# [Source text]
——
# case 3688



## nicks55 (Feb 8, 2007)

Need help getting my 3688 off of ether. It won't start now w/out it. Can you tell me if it's something I can do on my own or do i need to send it in to the shop. Has this problem been covered before on the forum? 
Nicks55


----------



## Morgan (Oct 26, 2006)

Ether destroys the glow plugs so you will need to get all the glow plugs replaced and make sure they are working. Also pluggin the tractor in during cold weather after you get the glow plugs in order and the tractor should start every time. I have seen tractors that wouldnt start without being plugged in anytime it got below 65 degrees so this is important to do. I hope that helps.


----------



## caseman-d (Nov 29, 2003)

About the only thing to break the addiction is to do an engine overhaul. Not to familar with the 3688 but using ether and glow plugs could be deadly to your tractor.
caseman-d


----------



## nicks55 (Feb 8, 2007)

*case3688*

The 3688 does not have glow plugs. Stopped by the Case shop and talked to several people. They said the same thing,overhaul the engine and don't use ether unless emergency. I'm curious why a Deere or Allis Chalmers doesn't get addicted to it. Thanks for your response caseman. I'll have to rig something up since I have to open the top screen and shoot some ether everytime I start the tractor. Don't feel like an overhaul just yet.


----------



## caseman-d (Nov 29, 2003)

Nick,
I have seen Deere and Allis addicted to ether also. It doesn't show any prefrence. Also seen IH's addicted to it. On old case tractors they used to have ether capsules. You put one in a either dispensor and when ready it would punch a hole in the capsule and release the ether. That way it was a limited amount. You might try to give it smaller amounts, but afraid damage is done.
caseman-d


----------
——
# [Data block]
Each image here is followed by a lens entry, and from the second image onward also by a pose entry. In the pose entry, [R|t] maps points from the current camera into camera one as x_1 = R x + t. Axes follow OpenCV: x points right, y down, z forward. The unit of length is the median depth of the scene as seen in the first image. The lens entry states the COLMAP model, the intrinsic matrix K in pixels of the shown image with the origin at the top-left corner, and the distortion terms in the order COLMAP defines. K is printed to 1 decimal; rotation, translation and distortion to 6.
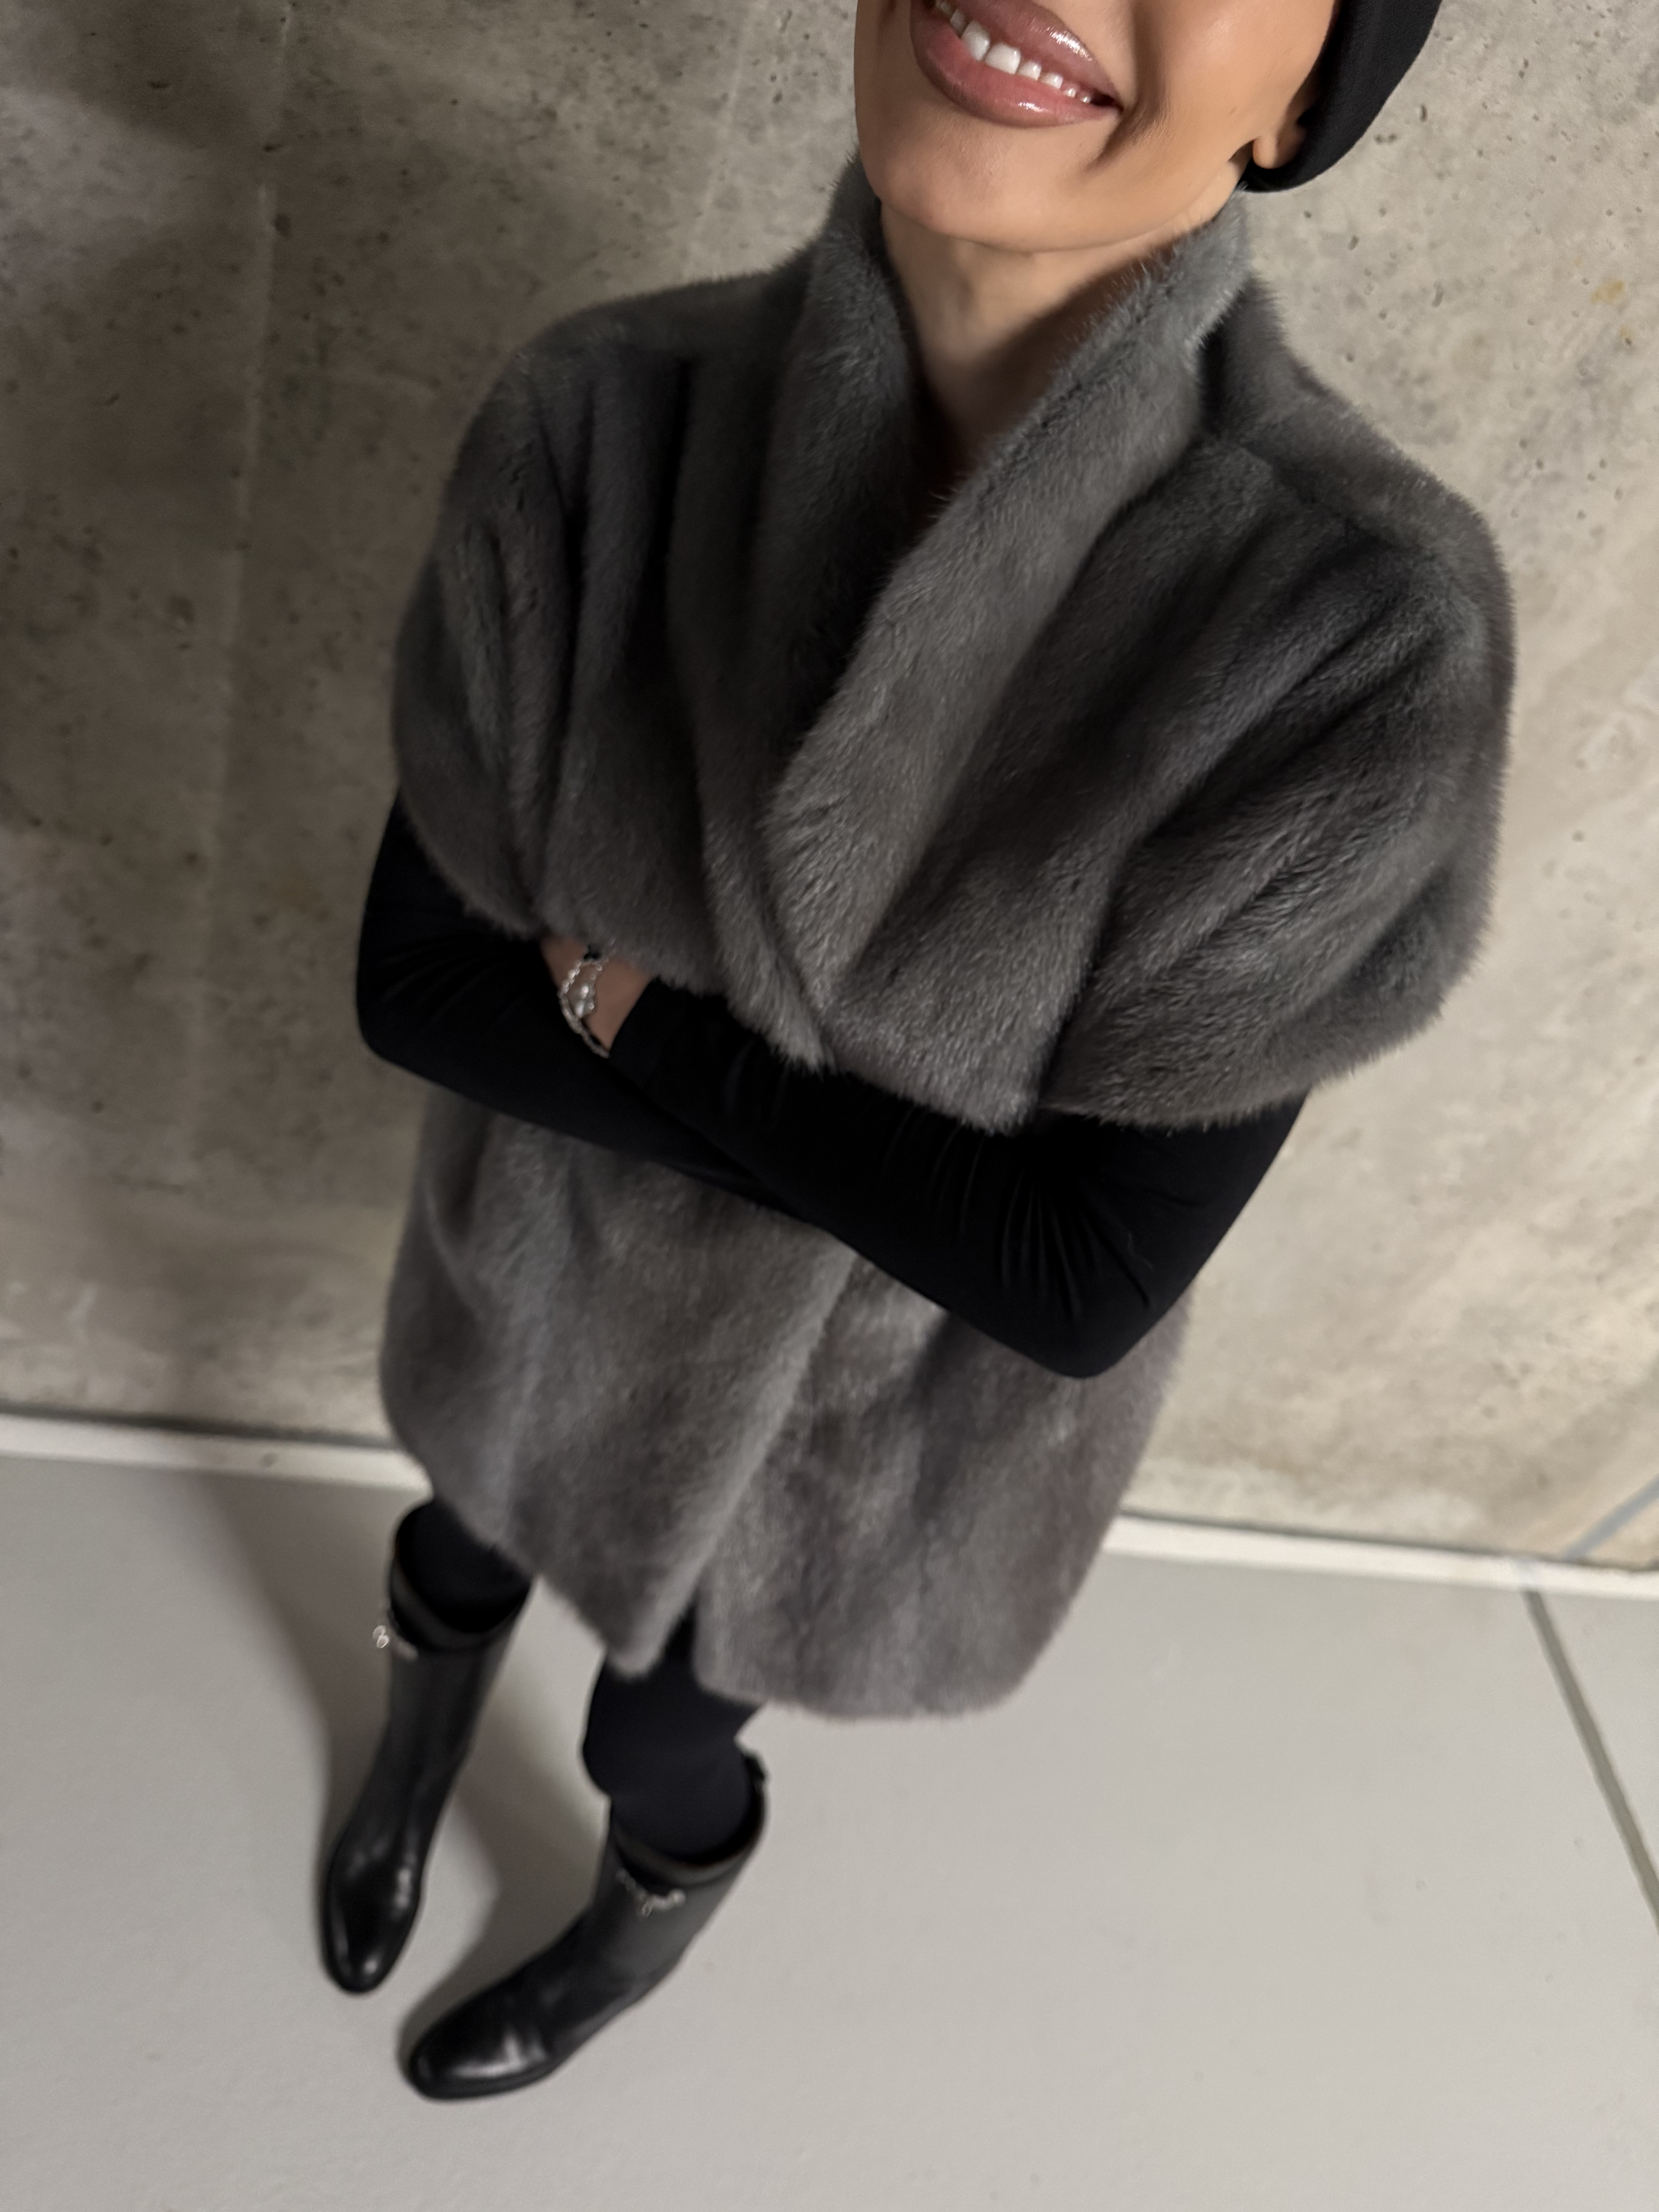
lens RADIAL K [[1573.5, 0, 837.0], [0, 1573.5, 1084.7], [0, 0, 1]] dist [0.005549, -0.021647]
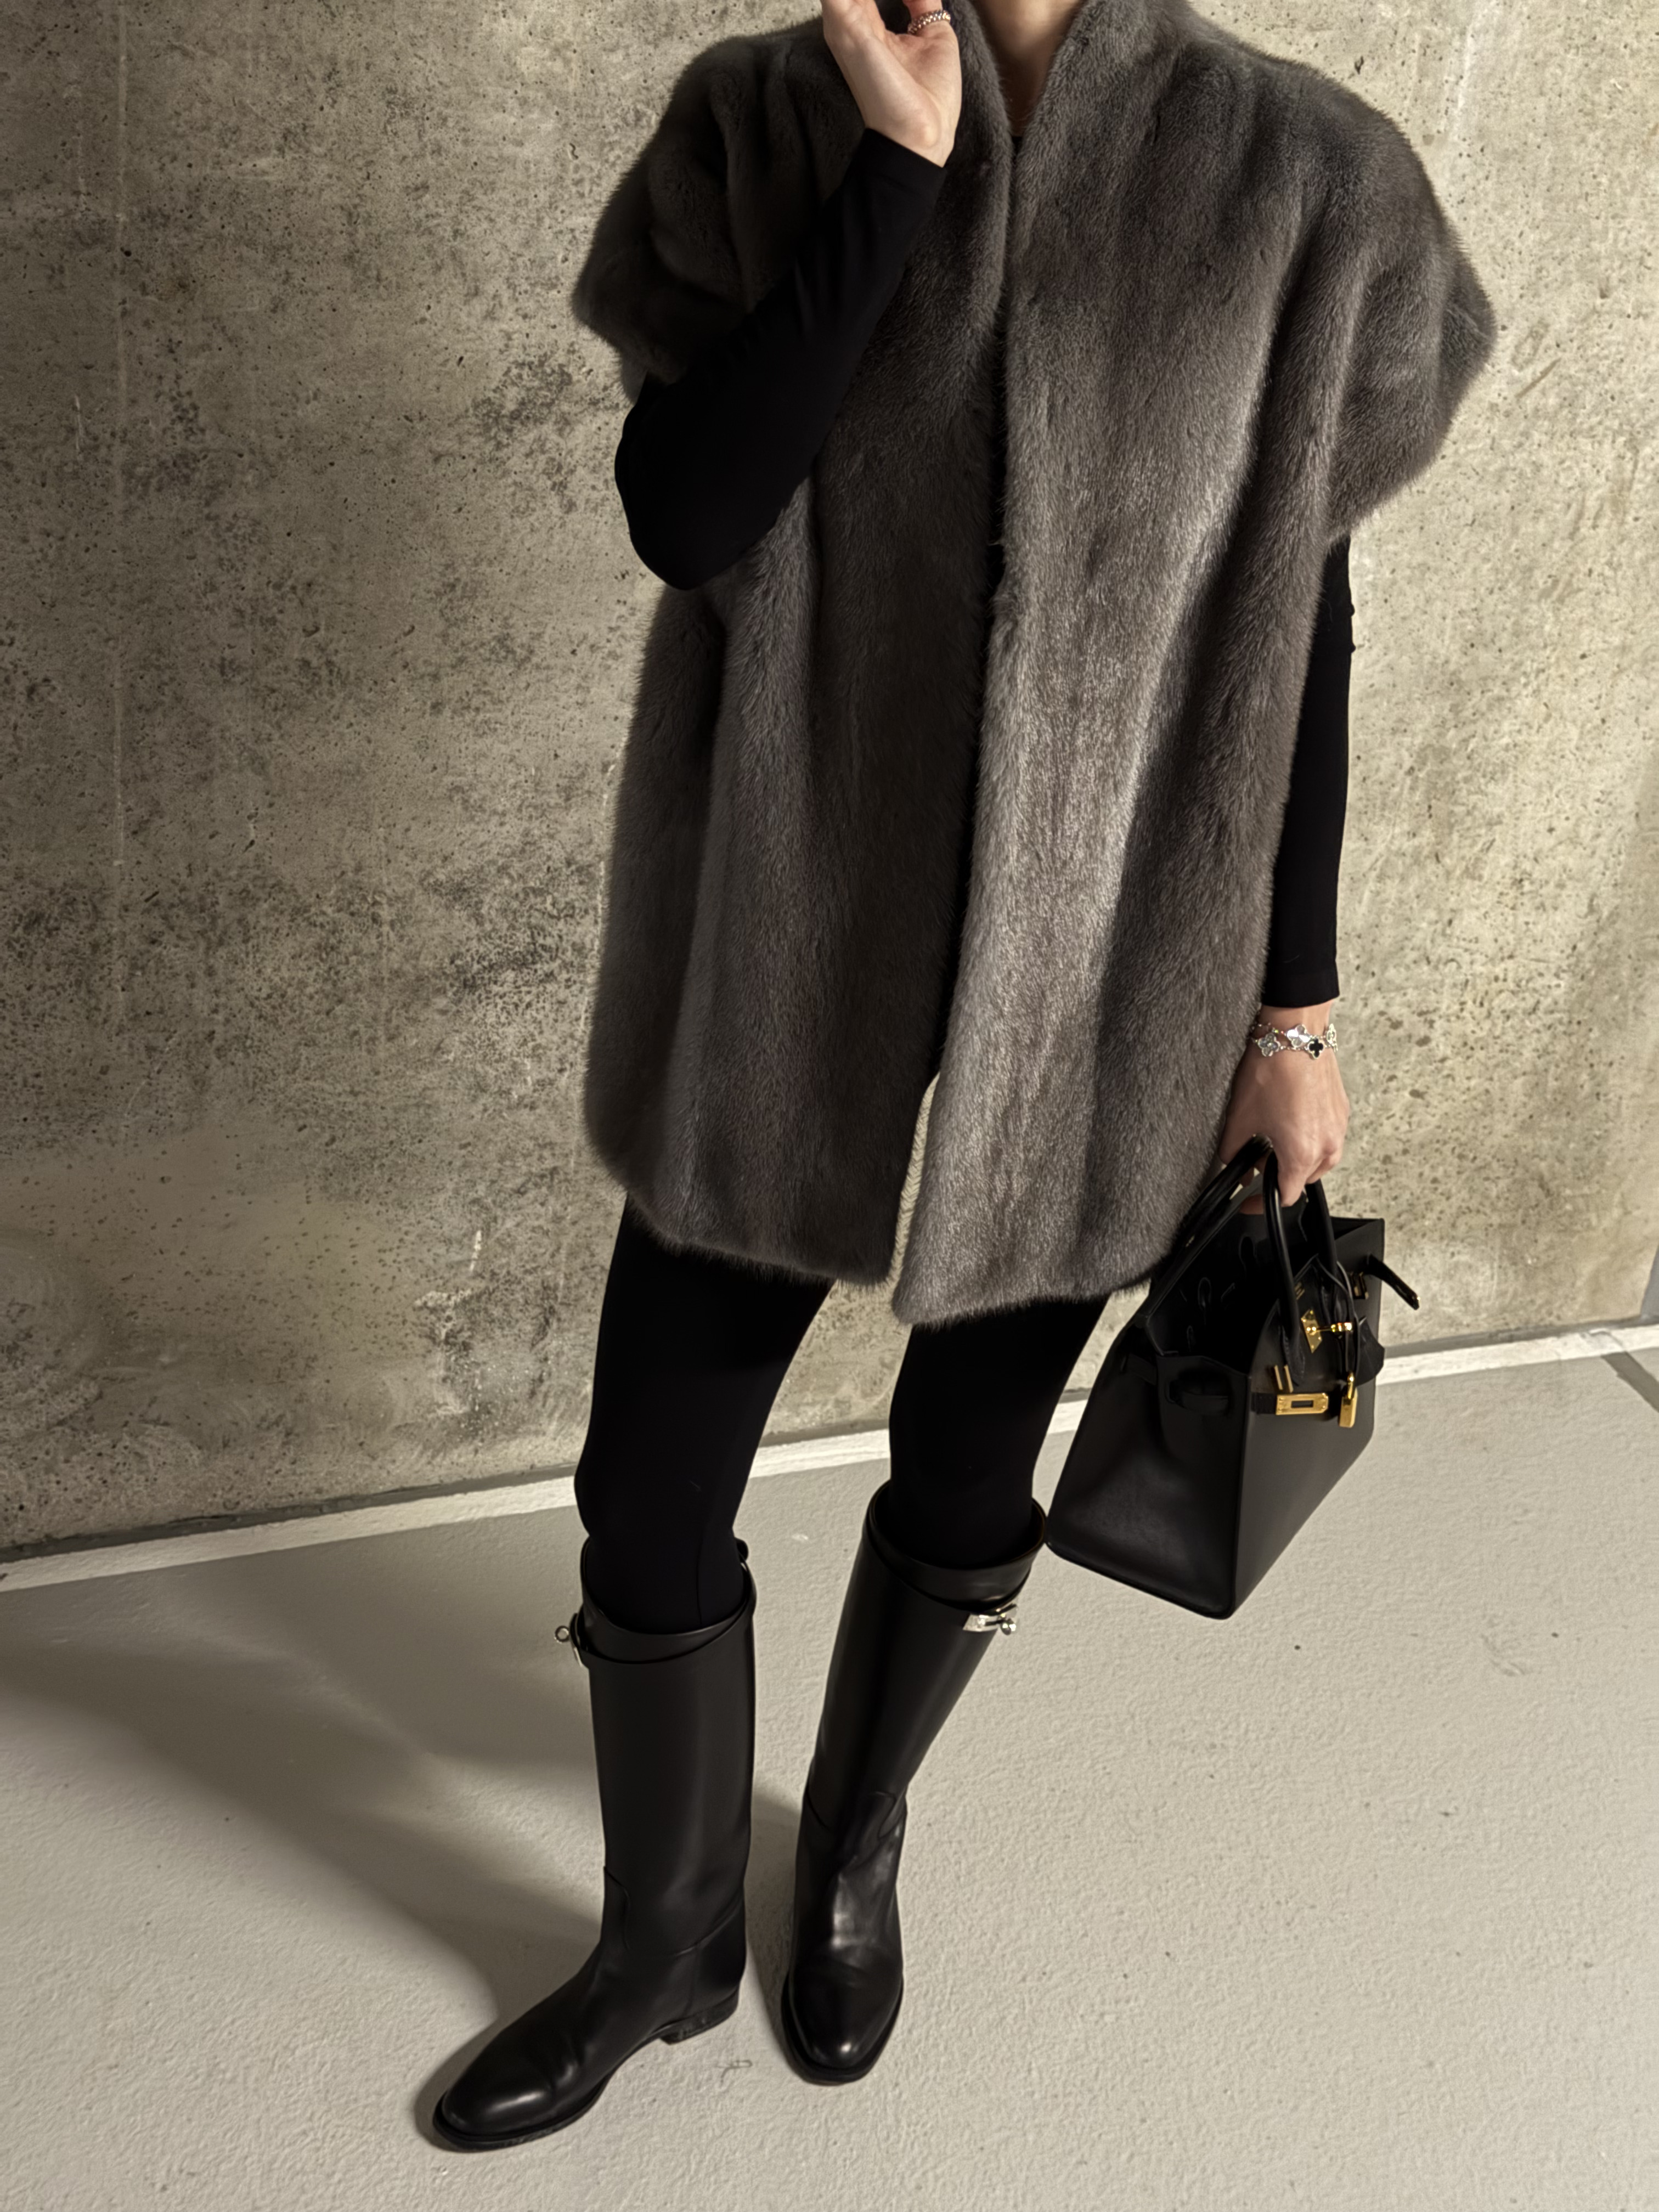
——
# [Exercise goal]
Answer these questions from the forum thread about the Case 3688:
1. According to Morgan, what does ether destroy?
2. What did the people at the Case shop advise nicks55 to do?
3. What does caseman-d say old Case tractors used to have for ether?
The listing above comes from a separate source and has no connection to the forum thread.

# [Answer area]
1. The glow plugs.
2. Overhaul the engine and not use ether unless it is an emergency.
3. Ether capsules.